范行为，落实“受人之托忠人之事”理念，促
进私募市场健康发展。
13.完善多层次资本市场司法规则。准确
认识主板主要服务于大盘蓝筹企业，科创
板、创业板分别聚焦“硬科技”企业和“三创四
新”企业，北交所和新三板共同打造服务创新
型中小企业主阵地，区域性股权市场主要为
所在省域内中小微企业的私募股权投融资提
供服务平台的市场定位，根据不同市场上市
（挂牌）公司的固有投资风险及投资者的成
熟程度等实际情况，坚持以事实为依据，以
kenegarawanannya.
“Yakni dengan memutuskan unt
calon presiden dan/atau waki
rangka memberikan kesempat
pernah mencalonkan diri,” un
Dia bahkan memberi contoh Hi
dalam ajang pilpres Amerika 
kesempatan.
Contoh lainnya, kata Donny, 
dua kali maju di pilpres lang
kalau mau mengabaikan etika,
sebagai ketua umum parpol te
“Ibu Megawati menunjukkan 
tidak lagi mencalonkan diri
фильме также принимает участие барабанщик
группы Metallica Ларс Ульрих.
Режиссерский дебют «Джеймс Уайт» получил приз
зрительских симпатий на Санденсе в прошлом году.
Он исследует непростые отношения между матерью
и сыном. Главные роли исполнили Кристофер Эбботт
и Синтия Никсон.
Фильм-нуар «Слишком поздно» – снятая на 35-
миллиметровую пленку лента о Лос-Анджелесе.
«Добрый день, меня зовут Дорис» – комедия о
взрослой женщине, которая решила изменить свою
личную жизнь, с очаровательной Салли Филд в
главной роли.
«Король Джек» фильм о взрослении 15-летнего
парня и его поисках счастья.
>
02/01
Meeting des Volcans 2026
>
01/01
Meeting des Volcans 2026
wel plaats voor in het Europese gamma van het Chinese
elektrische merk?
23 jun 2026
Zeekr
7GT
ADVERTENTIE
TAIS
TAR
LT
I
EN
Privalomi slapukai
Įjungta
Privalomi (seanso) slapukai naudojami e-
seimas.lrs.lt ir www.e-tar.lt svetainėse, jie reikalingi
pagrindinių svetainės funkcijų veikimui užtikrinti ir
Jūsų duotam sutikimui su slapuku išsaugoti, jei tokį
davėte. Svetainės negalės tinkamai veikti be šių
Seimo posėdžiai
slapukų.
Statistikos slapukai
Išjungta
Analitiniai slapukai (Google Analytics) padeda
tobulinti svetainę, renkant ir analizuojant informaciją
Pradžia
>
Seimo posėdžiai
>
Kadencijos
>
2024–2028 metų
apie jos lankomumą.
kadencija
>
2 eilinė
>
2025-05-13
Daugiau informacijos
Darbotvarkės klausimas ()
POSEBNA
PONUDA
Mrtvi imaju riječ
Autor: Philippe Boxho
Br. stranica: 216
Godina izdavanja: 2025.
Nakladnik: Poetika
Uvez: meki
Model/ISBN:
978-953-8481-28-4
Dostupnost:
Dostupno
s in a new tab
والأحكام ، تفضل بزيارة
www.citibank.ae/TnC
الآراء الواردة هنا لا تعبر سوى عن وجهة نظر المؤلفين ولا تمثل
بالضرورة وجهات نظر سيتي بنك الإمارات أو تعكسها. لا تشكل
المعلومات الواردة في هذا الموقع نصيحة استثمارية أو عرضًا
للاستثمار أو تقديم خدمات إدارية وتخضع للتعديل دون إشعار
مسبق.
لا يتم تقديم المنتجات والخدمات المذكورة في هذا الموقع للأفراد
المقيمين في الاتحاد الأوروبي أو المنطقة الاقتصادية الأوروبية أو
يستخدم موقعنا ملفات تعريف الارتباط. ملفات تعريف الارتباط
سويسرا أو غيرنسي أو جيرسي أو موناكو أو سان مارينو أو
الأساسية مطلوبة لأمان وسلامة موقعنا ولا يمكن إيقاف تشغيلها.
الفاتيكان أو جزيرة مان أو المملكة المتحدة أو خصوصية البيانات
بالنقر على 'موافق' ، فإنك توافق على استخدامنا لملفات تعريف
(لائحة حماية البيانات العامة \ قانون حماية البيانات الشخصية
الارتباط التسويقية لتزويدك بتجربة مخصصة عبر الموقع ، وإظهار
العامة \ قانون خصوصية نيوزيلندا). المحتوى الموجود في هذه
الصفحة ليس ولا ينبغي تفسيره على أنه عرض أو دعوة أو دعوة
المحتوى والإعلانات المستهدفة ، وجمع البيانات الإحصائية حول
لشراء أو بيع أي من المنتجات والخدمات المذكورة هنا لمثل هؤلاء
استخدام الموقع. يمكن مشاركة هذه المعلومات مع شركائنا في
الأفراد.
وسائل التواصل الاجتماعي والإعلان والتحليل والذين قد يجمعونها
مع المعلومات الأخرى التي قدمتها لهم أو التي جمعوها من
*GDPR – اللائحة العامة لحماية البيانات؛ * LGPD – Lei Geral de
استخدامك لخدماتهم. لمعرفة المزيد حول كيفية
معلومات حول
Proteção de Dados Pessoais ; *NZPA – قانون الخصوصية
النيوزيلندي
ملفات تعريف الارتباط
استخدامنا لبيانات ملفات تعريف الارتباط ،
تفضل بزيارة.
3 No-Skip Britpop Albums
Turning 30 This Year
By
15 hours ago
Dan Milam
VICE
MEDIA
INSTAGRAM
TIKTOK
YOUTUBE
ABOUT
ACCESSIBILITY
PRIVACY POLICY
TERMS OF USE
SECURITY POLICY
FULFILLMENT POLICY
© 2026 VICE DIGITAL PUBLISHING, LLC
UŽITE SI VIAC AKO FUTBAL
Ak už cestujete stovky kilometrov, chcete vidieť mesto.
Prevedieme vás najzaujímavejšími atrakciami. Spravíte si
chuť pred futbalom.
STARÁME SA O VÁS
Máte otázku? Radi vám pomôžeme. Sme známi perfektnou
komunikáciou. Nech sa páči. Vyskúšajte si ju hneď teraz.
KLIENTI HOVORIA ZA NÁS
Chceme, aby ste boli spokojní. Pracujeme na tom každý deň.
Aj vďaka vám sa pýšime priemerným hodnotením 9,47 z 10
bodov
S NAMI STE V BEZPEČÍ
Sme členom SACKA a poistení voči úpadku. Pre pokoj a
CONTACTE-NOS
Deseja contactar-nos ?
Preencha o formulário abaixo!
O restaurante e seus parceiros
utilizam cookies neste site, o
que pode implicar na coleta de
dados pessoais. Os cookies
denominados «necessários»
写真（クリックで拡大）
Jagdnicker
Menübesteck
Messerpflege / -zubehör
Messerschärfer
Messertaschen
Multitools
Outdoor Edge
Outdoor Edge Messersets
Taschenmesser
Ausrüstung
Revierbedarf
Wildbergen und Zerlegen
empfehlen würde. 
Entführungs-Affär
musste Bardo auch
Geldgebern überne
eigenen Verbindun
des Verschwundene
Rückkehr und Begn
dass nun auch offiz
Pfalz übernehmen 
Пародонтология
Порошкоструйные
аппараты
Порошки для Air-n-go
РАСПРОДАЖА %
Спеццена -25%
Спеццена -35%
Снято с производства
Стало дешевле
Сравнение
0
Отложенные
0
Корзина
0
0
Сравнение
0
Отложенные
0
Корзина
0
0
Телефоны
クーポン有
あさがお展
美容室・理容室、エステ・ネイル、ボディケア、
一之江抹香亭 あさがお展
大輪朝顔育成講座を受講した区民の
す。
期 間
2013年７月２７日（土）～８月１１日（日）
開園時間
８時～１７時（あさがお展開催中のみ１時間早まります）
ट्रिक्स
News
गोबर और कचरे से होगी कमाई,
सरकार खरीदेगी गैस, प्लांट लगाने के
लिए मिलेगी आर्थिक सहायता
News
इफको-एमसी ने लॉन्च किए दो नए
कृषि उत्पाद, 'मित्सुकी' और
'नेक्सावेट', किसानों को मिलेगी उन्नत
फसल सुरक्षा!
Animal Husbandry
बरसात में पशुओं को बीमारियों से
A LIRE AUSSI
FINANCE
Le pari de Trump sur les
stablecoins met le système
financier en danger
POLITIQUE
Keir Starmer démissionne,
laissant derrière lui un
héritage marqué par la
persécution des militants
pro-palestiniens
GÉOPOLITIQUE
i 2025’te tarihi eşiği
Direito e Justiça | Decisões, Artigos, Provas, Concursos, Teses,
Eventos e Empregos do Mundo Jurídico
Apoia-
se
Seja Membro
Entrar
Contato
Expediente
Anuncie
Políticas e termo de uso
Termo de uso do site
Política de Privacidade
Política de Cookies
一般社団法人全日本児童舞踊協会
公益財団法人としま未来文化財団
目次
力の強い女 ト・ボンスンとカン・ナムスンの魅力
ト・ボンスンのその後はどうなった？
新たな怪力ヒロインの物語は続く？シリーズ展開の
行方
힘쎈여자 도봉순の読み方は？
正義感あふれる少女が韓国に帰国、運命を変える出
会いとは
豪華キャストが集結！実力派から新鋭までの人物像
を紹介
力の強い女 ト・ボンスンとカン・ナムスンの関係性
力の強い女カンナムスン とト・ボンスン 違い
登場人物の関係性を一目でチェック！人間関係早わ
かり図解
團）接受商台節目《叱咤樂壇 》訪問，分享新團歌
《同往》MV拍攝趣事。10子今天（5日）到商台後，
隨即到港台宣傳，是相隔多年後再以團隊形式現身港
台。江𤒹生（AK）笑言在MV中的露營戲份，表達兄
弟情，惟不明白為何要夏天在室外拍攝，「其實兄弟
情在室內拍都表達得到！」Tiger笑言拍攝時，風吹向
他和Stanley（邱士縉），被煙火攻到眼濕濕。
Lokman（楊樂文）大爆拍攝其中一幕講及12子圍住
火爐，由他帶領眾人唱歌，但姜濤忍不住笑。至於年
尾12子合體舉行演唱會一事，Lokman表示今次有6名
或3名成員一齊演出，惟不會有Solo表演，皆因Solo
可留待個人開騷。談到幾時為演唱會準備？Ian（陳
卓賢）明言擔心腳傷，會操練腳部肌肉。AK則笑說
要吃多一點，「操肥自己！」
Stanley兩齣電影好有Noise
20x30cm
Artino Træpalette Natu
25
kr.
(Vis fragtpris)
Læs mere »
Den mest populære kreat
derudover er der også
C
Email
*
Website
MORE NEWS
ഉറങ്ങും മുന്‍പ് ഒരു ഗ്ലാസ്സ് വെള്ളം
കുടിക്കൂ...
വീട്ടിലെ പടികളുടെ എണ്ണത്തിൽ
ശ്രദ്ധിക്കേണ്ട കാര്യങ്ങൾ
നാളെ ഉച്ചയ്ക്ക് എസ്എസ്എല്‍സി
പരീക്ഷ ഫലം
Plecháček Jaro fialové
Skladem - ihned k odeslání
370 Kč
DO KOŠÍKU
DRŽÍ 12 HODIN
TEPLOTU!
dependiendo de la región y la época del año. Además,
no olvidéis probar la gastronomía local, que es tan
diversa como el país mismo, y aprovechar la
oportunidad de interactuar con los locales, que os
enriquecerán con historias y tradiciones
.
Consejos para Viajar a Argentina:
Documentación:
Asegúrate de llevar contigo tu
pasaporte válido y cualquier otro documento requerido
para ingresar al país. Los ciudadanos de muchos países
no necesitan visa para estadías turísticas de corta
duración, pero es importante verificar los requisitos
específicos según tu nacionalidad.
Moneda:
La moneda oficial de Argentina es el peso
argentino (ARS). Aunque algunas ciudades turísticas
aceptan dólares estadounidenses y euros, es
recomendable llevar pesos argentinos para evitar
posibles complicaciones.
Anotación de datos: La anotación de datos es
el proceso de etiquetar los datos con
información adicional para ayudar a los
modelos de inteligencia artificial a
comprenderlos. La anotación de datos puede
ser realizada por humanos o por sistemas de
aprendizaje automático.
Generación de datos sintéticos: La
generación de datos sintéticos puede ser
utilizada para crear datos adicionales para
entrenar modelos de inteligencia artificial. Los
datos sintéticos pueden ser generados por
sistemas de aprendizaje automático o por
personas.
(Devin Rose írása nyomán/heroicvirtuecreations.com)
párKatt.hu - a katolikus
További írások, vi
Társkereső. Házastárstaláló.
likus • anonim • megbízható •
::::
Please reproduce everything from the very start of the items down to the line containing "Он исследует непростые", including both of those ends.

**Solution to this exercise:**
范行为，落实“受人之托忠人之事”理念，促
进私募市场健康发展。
13.完善多层次资本市场司法规则。准确
认识主板主要服务于大盘蓝筹企业，科创
板、创业板分别聚焦“硬科技”企业和“三创四
新”企业，北交所和新三板共同打造服务创新
型中小企业主阵地，区域性股权市场主要为
所在省域内中小微企业的私募股权投融资提
供服务平台的市场定位，根据不同市场上市
（挂牌）公司的固有投资风险及投资者的成
熟程度等实际情况，坚持以事实为依据，以
kenegarawanannya.
“Yakni dengan memutuskan unt
calon presiden dan/atau waki
rangka memberikan kesempat
pernah mencalonkan diri,” un
Dia bahkan memberi contoh Hi
dalam ajang pilpres Amerika 
kesempatan.
Contoh lainnya, kata Donny, 
dua kali maju di pilpres lang
kalau mau mengabaikan etika,
sebagai ketua umum parpol te
“Ibu Megawati menunjukkan 
tidak lagi mencalonkan diri
фильме также принимает участие барабанщик
группы Metallica Ларс Ульрих.
Режиссерский дебют «Джеймс Уайт» получил приз
зрительских симпатий на Санденсе в прошлом году.
Он исследует непростые отношения между матерью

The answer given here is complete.